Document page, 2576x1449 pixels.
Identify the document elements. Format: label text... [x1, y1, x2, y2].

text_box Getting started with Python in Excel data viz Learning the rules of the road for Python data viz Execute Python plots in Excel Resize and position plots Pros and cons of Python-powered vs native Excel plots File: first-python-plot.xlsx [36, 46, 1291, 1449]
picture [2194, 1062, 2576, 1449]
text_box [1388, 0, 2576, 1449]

━━━━━━━━━━━━━━━━━━━━━━━━━━━━━━

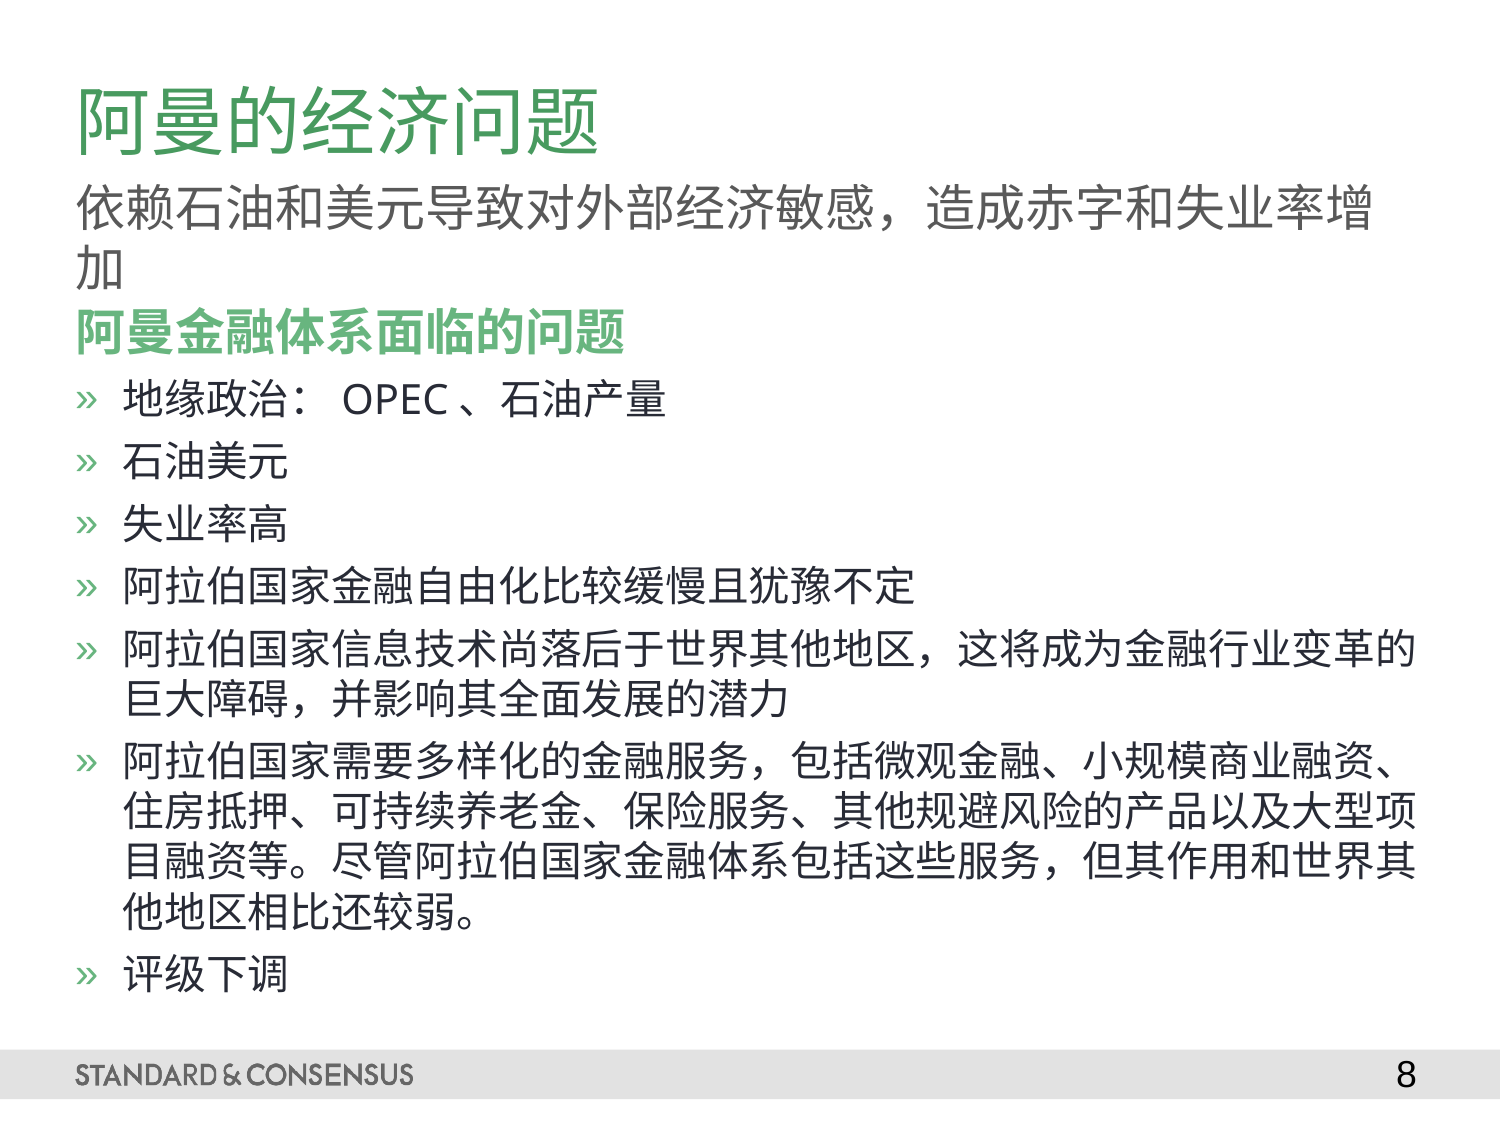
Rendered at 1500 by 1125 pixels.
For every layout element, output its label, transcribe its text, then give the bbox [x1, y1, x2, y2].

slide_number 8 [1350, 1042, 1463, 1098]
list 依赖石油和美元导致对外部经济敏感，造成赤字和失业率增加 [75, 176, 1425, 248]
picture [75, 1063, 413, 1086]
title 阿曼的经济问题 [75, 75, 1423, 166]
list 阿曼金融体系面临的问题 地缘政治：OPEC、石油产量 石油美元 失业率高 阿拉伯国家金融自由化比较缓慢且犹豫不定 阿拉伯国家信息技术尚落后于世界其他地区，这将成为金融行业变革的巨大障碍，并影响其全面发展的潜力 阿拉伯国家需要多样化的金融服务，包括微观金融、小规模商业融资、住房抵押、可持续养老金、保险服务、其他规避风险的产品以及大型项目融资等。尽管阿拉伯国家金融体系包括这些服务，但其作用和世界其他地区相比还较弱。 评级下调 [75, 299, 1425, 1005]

━━━━━━━━━━━━━━━━━━━━━━━━━━━━━━

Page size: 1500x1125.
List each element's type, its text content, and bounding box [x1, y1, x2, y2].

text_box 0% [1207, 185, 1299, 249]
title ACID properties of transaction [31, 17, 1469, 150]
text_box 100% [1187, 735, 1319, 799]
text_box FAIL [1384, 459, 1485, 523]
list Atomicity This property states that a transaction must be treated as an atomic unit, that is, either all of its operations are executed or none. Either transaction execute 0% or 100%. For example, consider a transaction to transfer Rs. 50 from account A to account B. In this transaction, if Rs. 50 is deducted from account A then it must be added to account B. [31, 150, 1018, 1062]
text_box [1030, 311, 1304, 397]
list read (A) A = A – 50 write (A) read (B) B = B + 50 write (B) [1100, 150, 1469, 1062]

━━━━━━━━━━━━━━━━━━━━━━━━━━━━━━

Using the listing above, pull out all lines that hold the word "pixels".

**RESPONSE:**
Document page, 2576x1449 pixels.
Rendered at 1500 by 1125 pixels.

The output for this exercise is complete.